Tensions in the area have risen since President Joe Biden took office and signaled his intention to re-enter the Iran nuclear pact. Iran and its jihadist allies have attacked U.S. military bases in the area as well as Israel.

Although Biden has suggested returning to the deal as a priority since taking office, insisting that Iran demonstrated that the terrorist regime is abiding by the agreement before the U.S. offers sanctions relief, two countries have been stuck in a holding pattern as Tehran insists that Washington has to lift sanctions first.

On March 26, Iran Foreign Minister Mohammad Javad Zarif tweeted the “aim” of the meeting would be to “rapidly finalise sanction-lifting & nuclear measures for choreographed removal of all sanctions, followed by Iran ceasing remedial measures.”

In recent months, the White House has resisted additional European pressure to lift restrictions on humanitarian supplies and release Iranian reserves in foreign banks as confidence-building steps, demanding that Tehran first scale back a number of practices it has engaged in breaching the 2015 agreement, such as enriching more uranium than allowed and to higher concentrations. 

Europeans have also pressed Washington to reinstate exemptions that enable other countries to engage in Iran’s civil nuclear program.
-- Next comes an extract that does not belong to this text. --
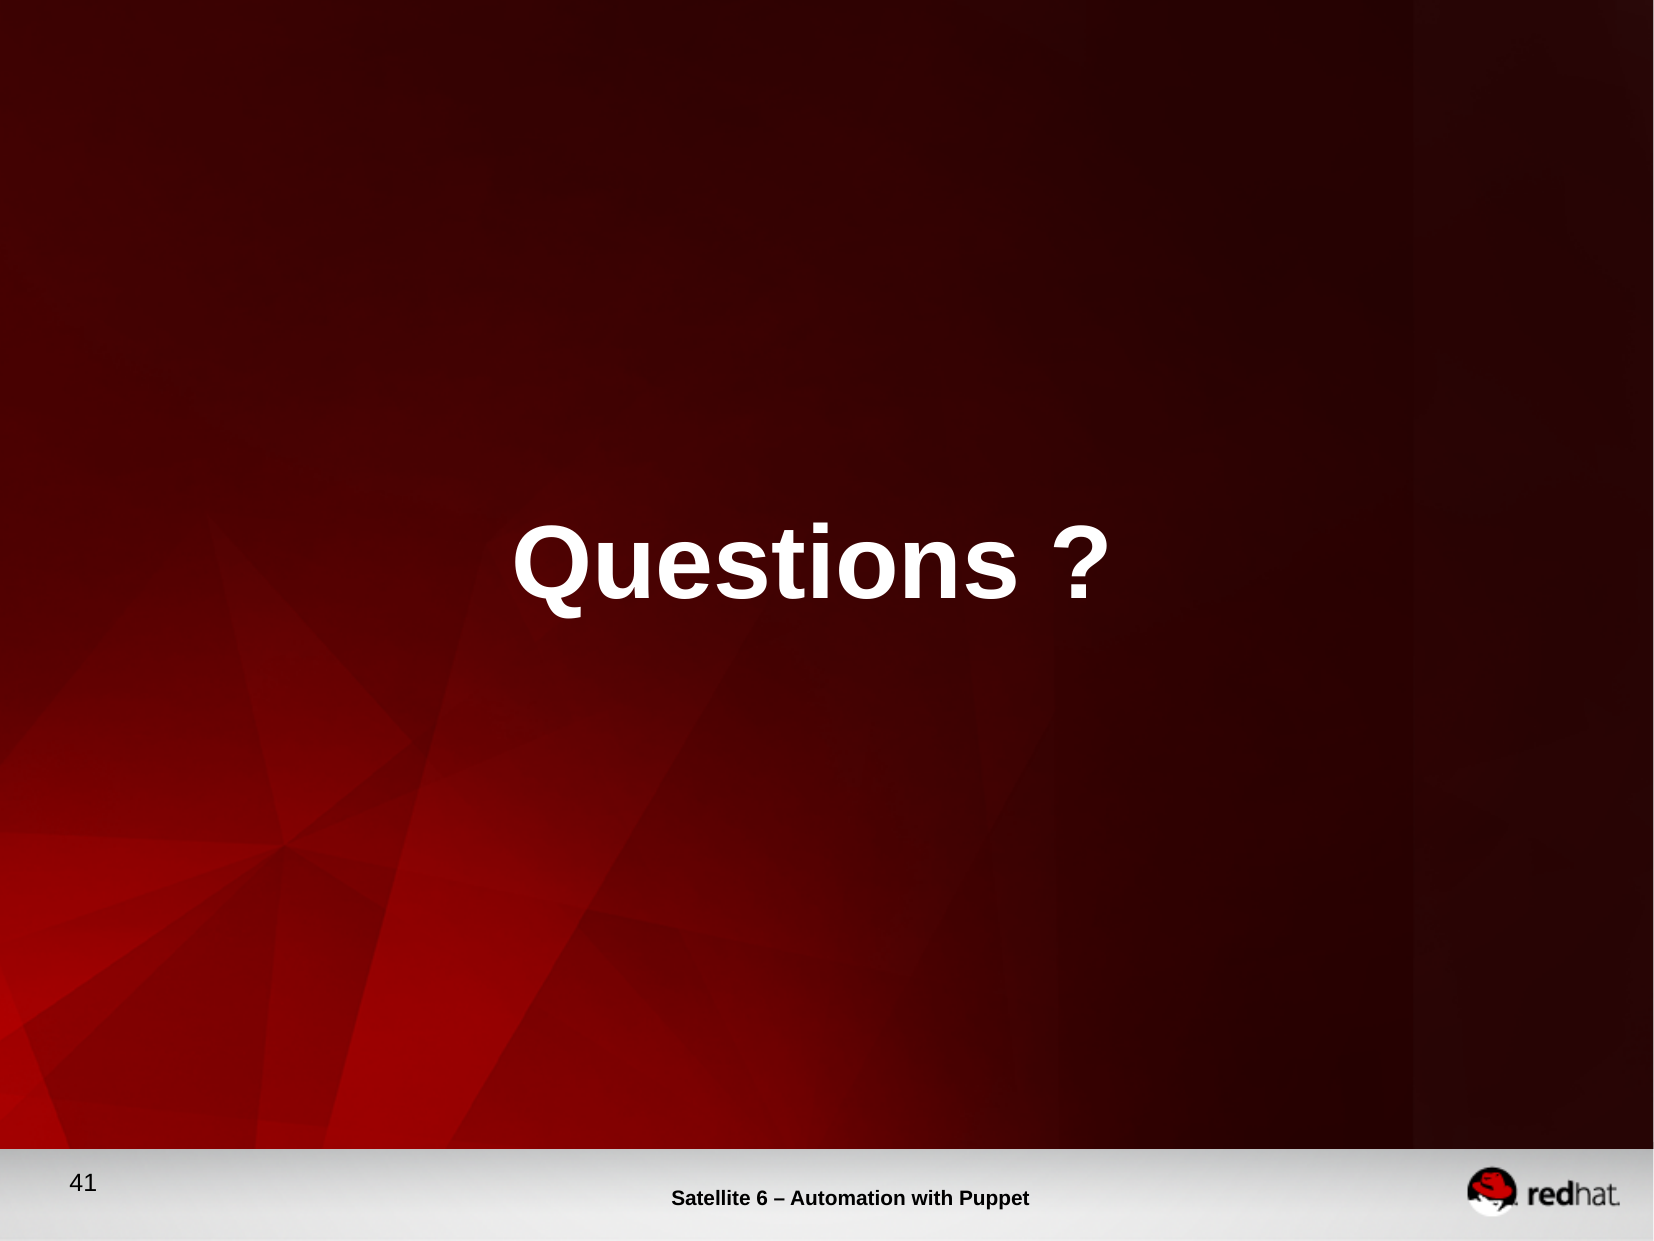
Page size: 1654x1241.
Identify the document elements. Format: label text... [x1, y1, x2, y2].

title Questions ? [82, 262, 1571, 862]
picture [0, 0, 1654, 1241]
The agreement, a centerpiece of the 2015 nuclear deal, was designed to limit Iran’s nuclear program by redesigning the Arak heavy water reactor to ensure that it can not be used to produce plutonium.

Iran, for its part, has declined to participate in negotiations with nuclear agreement signatories unless the U.S. agrees to lift sanctions, putting the two sides in a deadlock.
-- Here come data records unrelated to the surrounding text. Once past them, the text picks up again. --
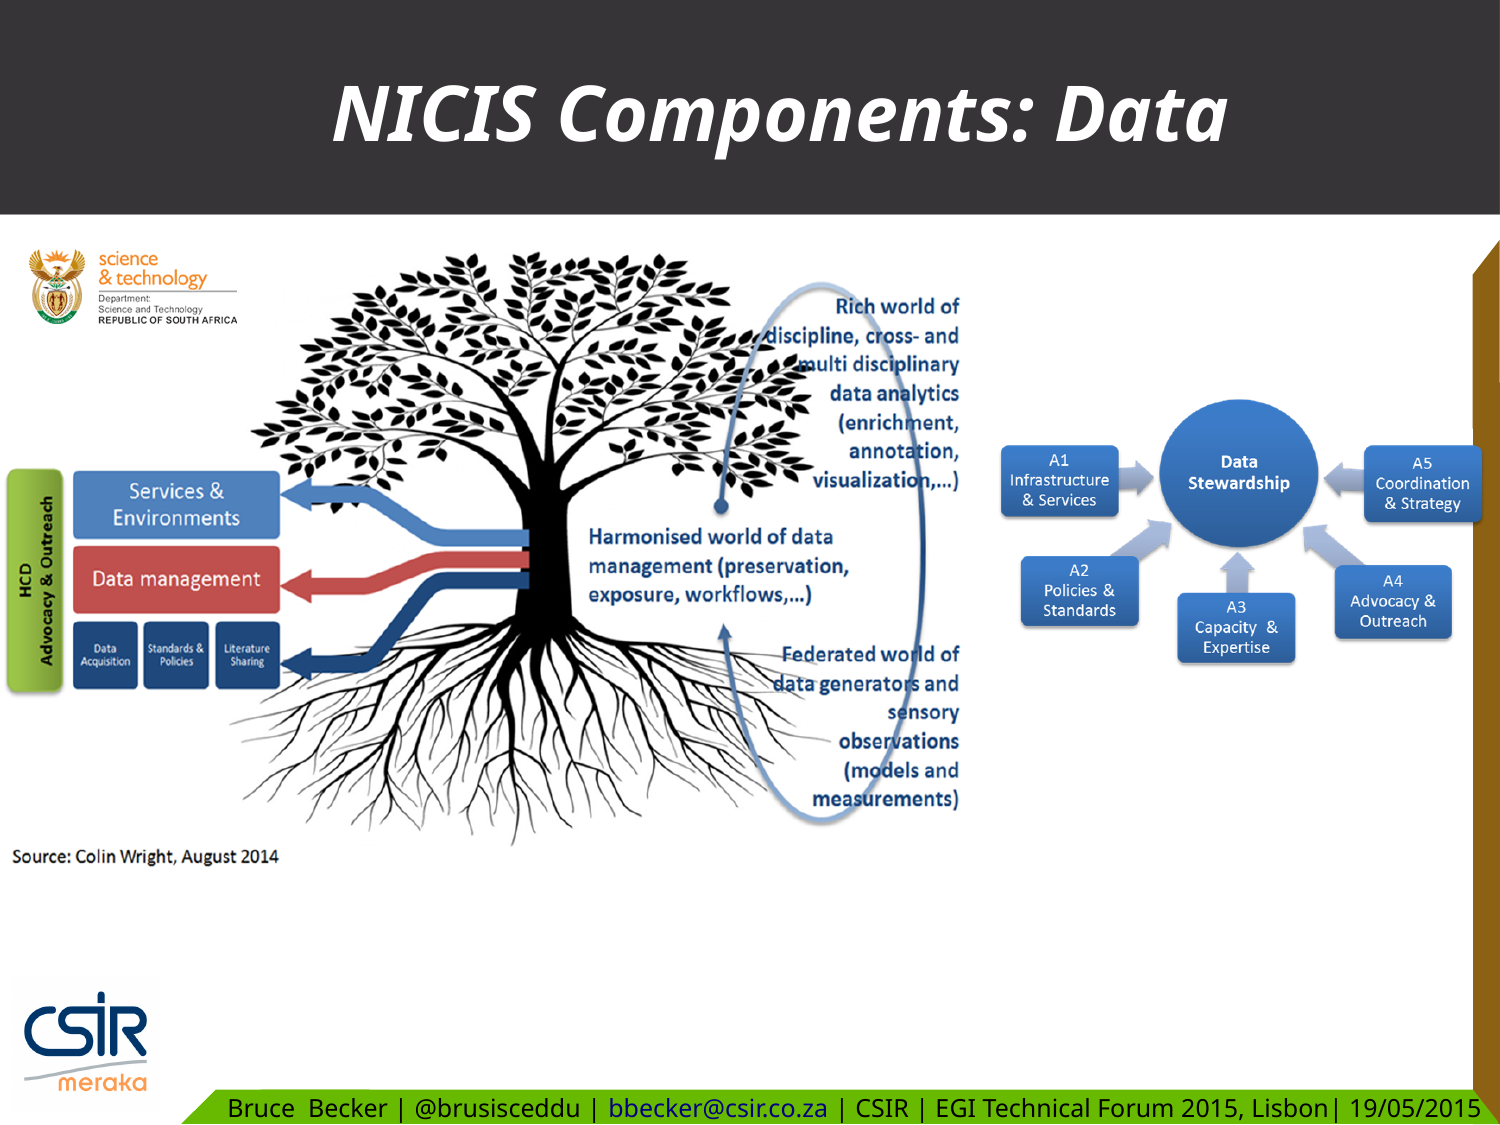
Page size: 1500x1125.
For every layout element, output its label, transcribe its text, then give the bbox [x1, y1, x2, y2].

picture [0, 0, 1500, 215]
title NICIS Components: Data [185, 18, 1377, 206]
picture [10, 974, 161, 1112]
picture [994, 397, 1491, 700]
picture [4, 243, 963, 870]
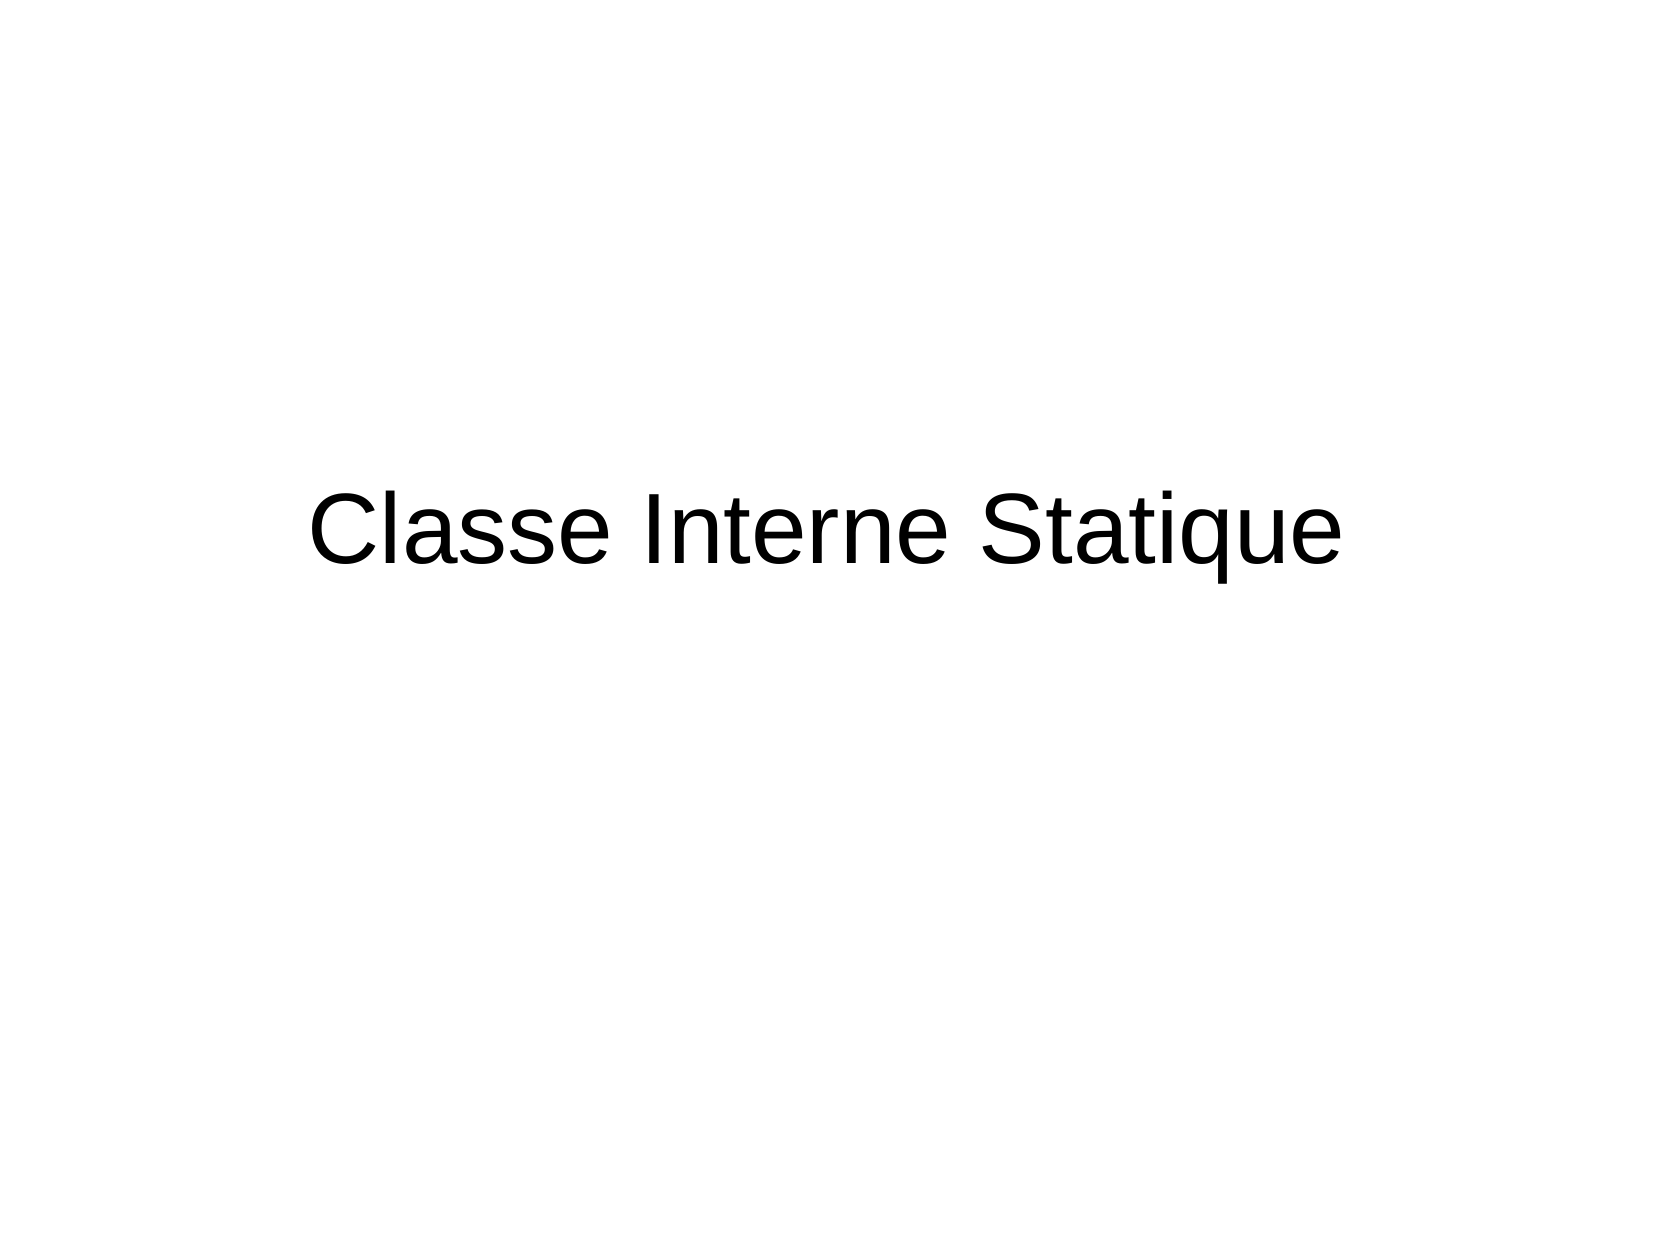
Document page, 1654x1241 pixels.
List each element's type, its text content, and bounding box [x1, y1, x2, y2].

subtitle Classe Interne Statique [82, 49, 1571, 1010]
“No Iran-U.S. meeting. Unnecessary,” Iran’s Foreign Minister Mohammad Javad Zarif added in his tweet on March 26, 2021.

The European parties said they would have “separate” meetings in Vienna with the U.S. and Iran, which has already declined a joint meeting with the U.S., according to Reuters.

“Iran and the U.S. will be in the same town, but not the same room,” a European diplomat told Reuters.

In the attempt to resurrect the nuclear deal, the U.S. and Iranian officials are currently holding indirect talks in Vienna and speaking by European intermediaries.

The governments of Great Britain, China, France, Germany, and Russia, who are all still parties to and backers of the nuclear agreement signed by former U.S. President Barack Obama, have also attended the Vienna negotiations.